Housing is one of the single most considerable costs people face in the modern world. Many people find they can easily spend a third of their income (or even more) to pay the rent or mortgage. This can mean all kinds of budget problems. Fortunately, there are ways to bring these costs down. It’s possible to reduce the amount of money you’re spending and still get the kind of housing arrangements that offer privacy, safety, and convenience. And decreasing your living expenses can lead to an increase in your quality of life.
Option 1: Downsize to a Smaller Apartment
If you’re a young person just starting in life, chances are you don’t need a lot of living space. The same is true of empty-nesters and people who are retired. Think about how much space you’re using right now. You might have a three-bedroom house when all you need are two bedrooms. That single additional room can cost you hundreds of dollars a month. Instead, look for smaller options. You’ll often be delighted at how much you can save by aiming for a one-bedroom or even a studio instead of something even a little bit larger.
Option 2: Move to a Less Expensive Area
Some areas are just more expensive than others; that’s just a fact of life. If you live in an expensive-housing area, you can shave lots of money off your housing costs by choosing to live elsewhere. Many cities have much cheaper housing options, and in the digital age, it’s often possible to work remotely. That makes it easy for people to head off to a different place and reduce the amount of money they pay in housing. You’ll save money on housing and see a brand new place at the same time.
Option 3: Get Roommates
Roommates are another way to reduce your housing costs. A roommate can help split your housing costs in half; multiple roommates can decrease your mortgage or rent even more. At the same time, bear in mind these arrangements can be highly complicated even if you’ve done it before. It’s a good idea to have your roommates sign an agreement before you agree to share housing. This way, you have something in writing if there are ever disputes down the line. Agreements don’t have to be complicated; you can find a roommate agreement template online and modify it to your needs.
Option 4: Airbnb
If you’re lucky enough to have a back house, mother-in-law suite, or other section of your home with a separate entrance, consider operating as a host on Airbnb. You don’t have to take in paying guests all the time; you won’t be running a rooming house. You can simply list your property on the service for just the dates you’re willing to play host, and mark it out the rest of the time. The extra money from Airbnb guests could help with your mortgage payments.

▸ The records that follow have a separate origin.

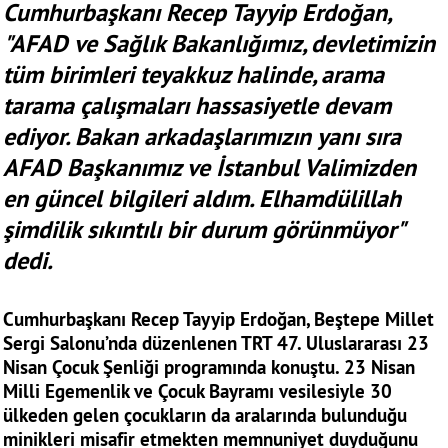
Cumhurbaşkanı Recep Tayyip Erdoğan,
"AFAD ve Sağlık Bakanlığımız, devletimizin
tüm birimleri teyakkuz halinde, arama
tarama çalışmaları hassasiyetle devam
ediyor. Bakan arkadaşlarımızın yanı sıra
AFAD Başkanımız ve İstanbul Valimizden
en güncel bilgileri aldım. Elhamdülillah
şimdilik sıkıntılı bir durum görünmüyor"
dedi.
Cumhurbaşkanı Recep Tayyip Erdoğan, Beştepe Millet
Sergi Salonu’nda düzenlenen TRT 47. Uluslararası 23
Nisan Çocuk Şenliği programında konuştu. 23 Nisan
Milli Egemenlik ve Çocuk Bayramı vesilesiyle 30
ülkeden gelen çocukların da aralarında bulunduğu
minikleri misafir etmekten memnuniyet duyduğunu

Option 5: Refinance Your Mortgage
In the last few years, mortgage interest rates have fallen by several points. If you have an older mortgage, now makes the perfect time to look into refinancing. This is a good choice if you’re planning to live in a given location for at least the next several years. There are initial fees that can run several thousand dollars. However, those fees can be rolled into the rest of the mortgage and paid off over time. In the meantime, you can benefit from reduced payments each month that still have a tax-deductible interest. Do a quick credit check and find out how much you can save.
Option 6: Co-Living Arrangements
Co-living arrangements where people share housing costs have become increasingly popular in recent years. These are all about living in a place with others at the same time. They can be informal or formal. If you know people who are looking for a place to live, ask them if they want to set up an arrangement for housing with you. In other instances, you’ll find specific co-housing arrangements that have already been set up by people in the area. You can often join them and share in housing expenses for vastly reduced rent.